Over at Financial Samurai, I read a fantastic post titled “The Downside of Financial Independence.” If you’ve never read his blog, I suggest you check it out. It was the first site that really got me thinking about net worth, financial independence, and personal finance in general. It has been instrumental in my knowledge building on personal finance, but it was something written in this post that got me really thinking about my financial journey. He writes about the idea of the “Three Generation Cycle,” and uses a Chinese saying – “From rice paddy field to rice paddy field in three generations” – to make his point. This is one of my biggest fears.
Sam goes on to explain the three cycles:
“The First Generation comes from a life of hardship. This generation takes the most risks, works the hardest, and makes the most sacrifices to break the cycle of poverty.

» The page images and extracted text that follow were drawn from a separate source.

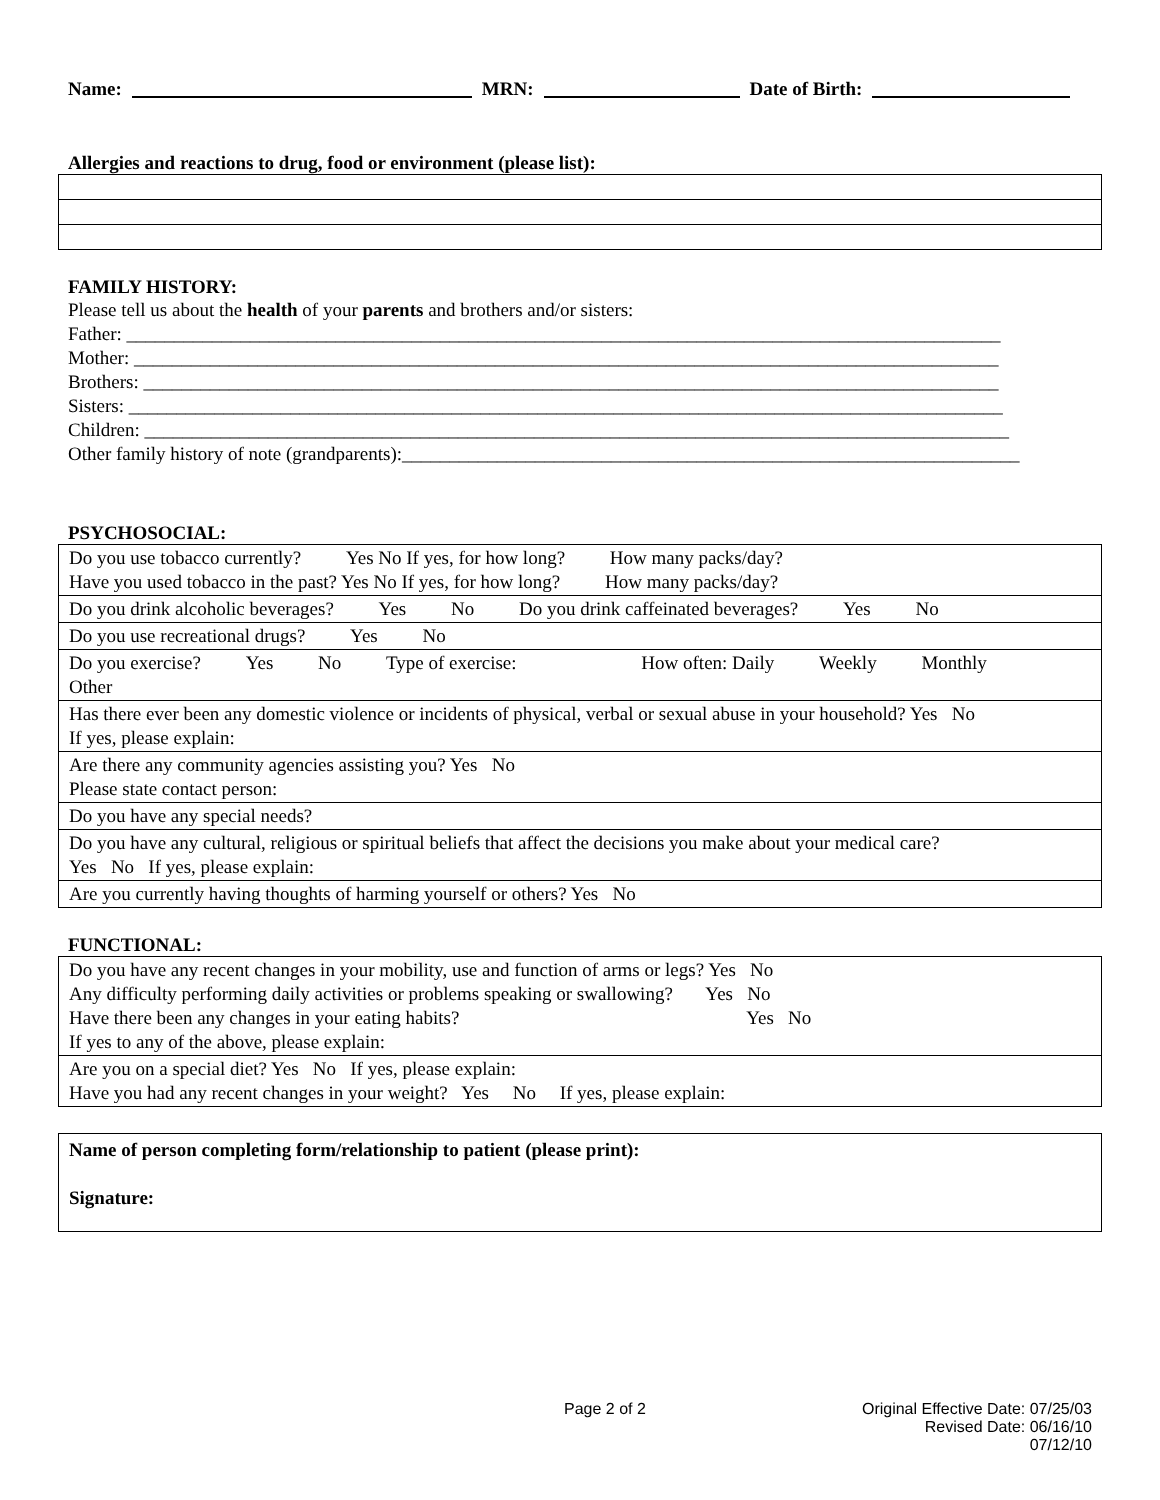Name: MRN: Date of Birth:
Allergies and reactions to drug, food or environment (please list):
FAMILY HISTORY:
Please tell us about the health of your parents and brothers and/or sisters:
Father: ____________________________________________________________________________________________
Mother: ___________________________________________________________________________________________
Brothers: __________________________________________________________________________________________
Sisters: ____________________________________________________________________________________________
Children: ___________________________________________________________________________________________
Other family history of note (grandparents):_________________________________________________________________
PSYCHOSOCIAL:
| Do you use tobacco currently? Yes No If yes, for how long? How many packs/day? Have you used tobacco in the past? Yes No If yes, for how long? How many packs/day? |
| Do you drink alcoholic beverages? Yes No Do you drink caffeinated beverages? Yes No |
| Do you use recreational drugs? Yes No |
| Do you exercise? Yes No Type of exercise: How often: Daily Weekly Monthly Other |
| Has there ever been any domestic violence or incidents of physical, verbal or sexual abuse in your household? Yes No If yes, please explain: |
| Are there any community agencies assisting you? Yes No Please state contact person: |
| Do you have any special needs? |
| Do you have any cultural, religious or spiritual beliefs that affect the decisions you make about your medical care? Yes No If yes, please explain: |
| Are you currently having thoughts of harming yourself or others? Yes No |
FUNCTIONAL:
| Do you have any recent changes in your mobility, use and function of arms or legs? Yes No Any difficulty performing daily activities or problems speaking or swallowing? Yes No Have there been any changes in your eating habits? Yes No If yes to any of the above, please explain: |
| Are you on a special diet? Yes No If yes, please explain: Have you had any recent changes in your weight? Yes No If yes, please explain: |
| Name of person completing form/relationship to patient (please print): Signature: |
Page 2 of 2 Original Effective Date: 07/25/03
Revised Date: 06/16/10
07/12/10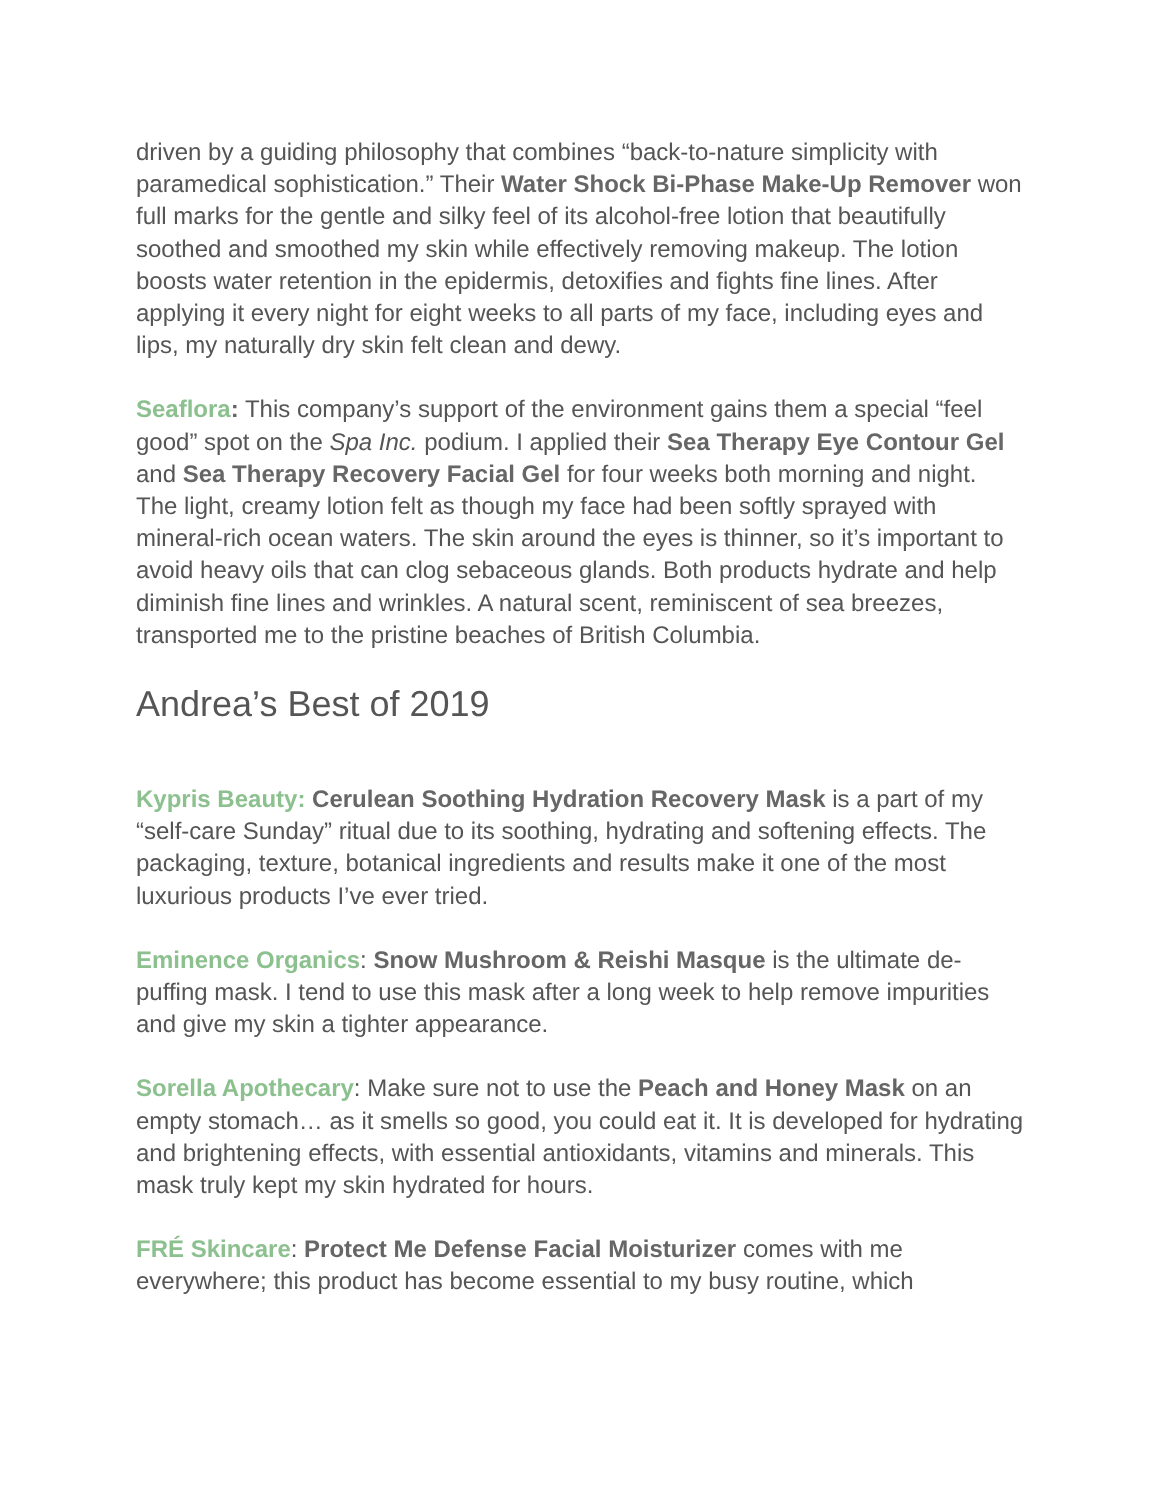driven by a guiding philosophy that combines “back-to-nature simplicity with paramedical sophistication.” Their Water Shock Bi-Phase Make-Up Remover won full marks for the gentle and silky feel of its alcohol-free lotion that beautifully soothed and smoothed my skin while effectively removing makeup. The lotion boosts water retention in the epidermis, detoxifies and fights fine lines. After applying it every night for eight weeks to all parts of my face, including eyes and lips, my naturally dry skin felt clean and dewy.
Seaflora: This company’s support of the environment gains them a special “feel good” spot on the Spa Inc. podium. I applied their Sea Therapy Eye Contour Gel and Sea Therapy Recovery Facial Gel for four weeks both morning and night. The light, creamy lotion felt as though my face had been softly sprayed with mineral-rich ocean waters. The skin around the eyes is thinner, so it’s important to avoid heavy oils that can clog sebaceous glands. Both products hydrate and help diminish fine lines and wrinkles. A natural scent, reminiscent of sea breezes, transported me to the pristine beaches of British Columbia.
Andrea’s Best of 2019
Kypris Beauty: Cerulean Soothing Hydration Recovery Mask is a part of my “self-care Sunday” ritual due to its soothing, hydrating and softening effects. The packaging, texture, botanical ingredients and results make it one of the most luxurious products I’ve ever tried.
Eminence Organics: Snow Mushroom & Reishi Masque is the ultimate de-puffing mask. I tend to use this mask after a long week to help remove impurities and give my skin a tighter appearance.
Sorella Apothecary: Make sure not to use the Peach and Honey Mask on an empty stomach… as it smells so good, you could eat it. It is developed for hydrating and brightening effects, with essential antioxidants, vitamins and minerals. This mask truly kept my skin hydrated for hours.
FRÉ Skincare: Protect Me Defense Facial Moisturizer comes with me everywhere; this product has become essential to my busy routine, which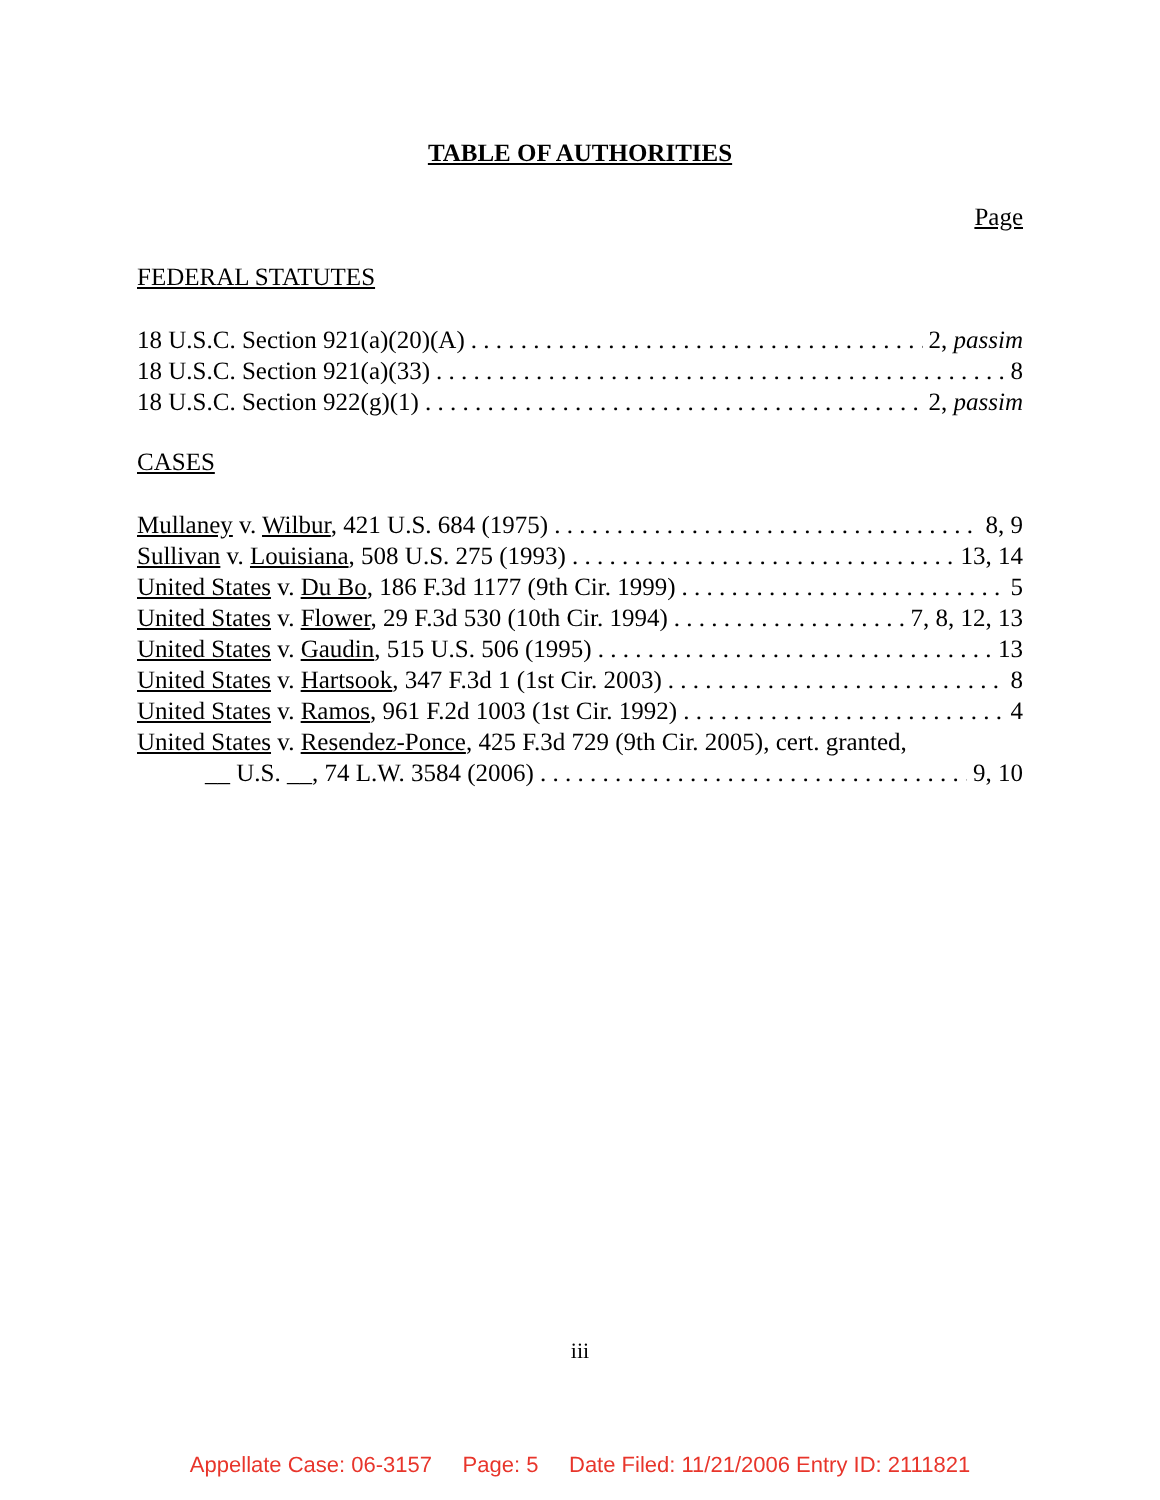TABLE OF AUTHORITIES
Page
FEDERAL STATUTES
18 U.S.C. Section 921(a)(20)(A) 2, passim
18 U.S.C. Section 921(a)(33) 8
18 U.S.C. Section 922(g)(1) 2, passim
CASES
Mullaney v. Wilbur, 421 U.S. 684 (1975) 8, 9
Sullivan v. Louisiana, 508 U.S. 275 (1993) 13, 14
United States v. Du Bo, 186 F.3d 1177 (9th Cir. 1999) 5
United States v. Flower, 29 F.3d 530 (10th Cir. 1994) 7, 8, 12, 13
United States v. Gaudin, 515 U.S. 506 (1995) 13
United States v. Hartsook, 347 F.3d 1 (1st Cir. 2003) 8
United States v. Ramos, 961 F.2d 1003 (1st Cir. 1992) 4
United States v. Resendez-Ponce, 425 F.3d 729 (9th Cir. 2005), cert. granted,
__ U.S. __, 74 L.W. 3584 (2006) 9, 10
iii
Appellate Case: 06-3157 Page: 5 Date Filed: 11/21/2006 Entry ID: 2111821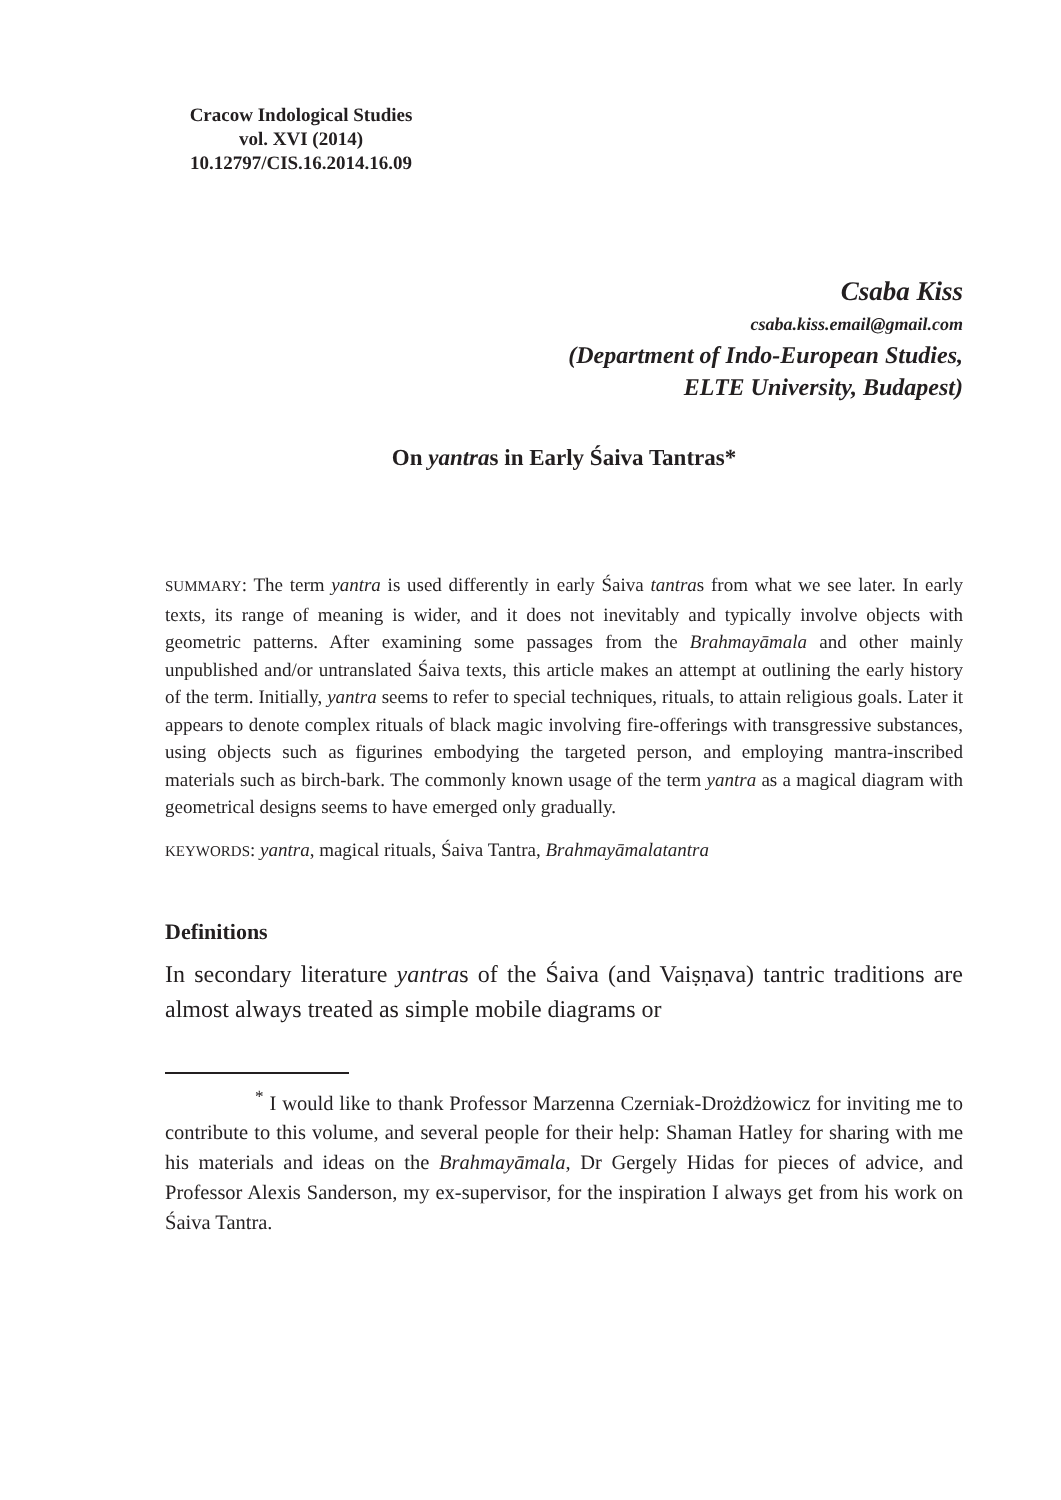Cracow Indological Studies
vol. XVI (2014)
10.12797/CIS.16.2014.16.09
Csaba Kiss
csaba.kiss.email@gmail.com
(Department of Indo-European Studies,
ELTE University, Budapest)
On yantras in Early Śaiva Tantras*
SUMMARY: The term yantra is used differently in early Śaiva tantras from what we see later. In early texts, its range of meaning is wider, and it does not inevitably and typically involve objects with geometric patterns. After examining some passages from the Brahmayāmala and other mainly unpublished and/or untranslated Śaiva texts, this article makes an attempt at outlining the early history of the term. Initially, yantra seems to refer to special techniques, rituals, to attain religious goals. Later it appears to denote complex rituals of black magic involving fire-offerings with transgressive substances, using objects such as figurines embodying the targeted person, and employing mantra-inscribed materials such as birch-bark. The commonly known usage of the term yantra as a magical diagram with geometrical designs seems to have emerged only gradually.
KEYWORDS: yantra, magical rituals, Śaiva Tantra, Brahmayāmalatantra
Definitions
In secondary literature yantras of the Śaiva (and Vaiṣṇava) tantric traditions are almost always treated as simple mobile diagrams or
<sup>*</sup> I would like to thank Professor Marzenna Czerniak-Drożdżowicz for inviting me to contribute to this volume, and several people for their help: Shaman Hatley for sharing with me his materials and ideas on the Brahmayāmala, Dr Gergely Hidas for pieces of advice, and Professor Alexis Sanderson, my ex-supervisor, for the inspiration I always get from his work on Śaiva Tantra.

The Second Generation grows up a witness to their parents’ struggle and understands the importance of hard work. Because of this awareness, they make good financial decisions and build upon the foundation their parents worked so hard to create.
The Third Generation, however, has no recollection of hardship. They only know a life of abundance. Without an awareness of the work needed to build build wealth, the third generation squanders their good fortune their parents and grandparents worked so hard to build.”
I was born in the Philippines and moved to the US in 1990. I was seven. However, my story is a little different from your traditional immigrant story because my dad was an American Marine that happened to be stationed in the Philippines. He met a poor farm girl from Pangasinan, and the rest is history.
I’m not sure if I would be considered the First or Second Generation based on the traditional definition of immigrant, but I certainly feel more connected to the description of the First Generation.
And that’s what leads me to one of my biggest fears about money and family.
I have worked my tail off, from being the “apartment kid” throughout my childhood to living in the middle class neighborhood we live in now. I took considerable risks to get to this point, and I hope my children see that. As a dad, I struggle with the desire for my children to take risks, work hard, and make sacrifices on their path to success against my desire to help them and give them everything I never had.
What I have come to understand as I learn more about being a man and a dad is finding balance between allowing my children to struggle and giving them a helping hand when they need it. I think by modeling the positive aspects in all of the three generations, my legacy can last more than that because my children, grandchildren, and their children can build from what I have started.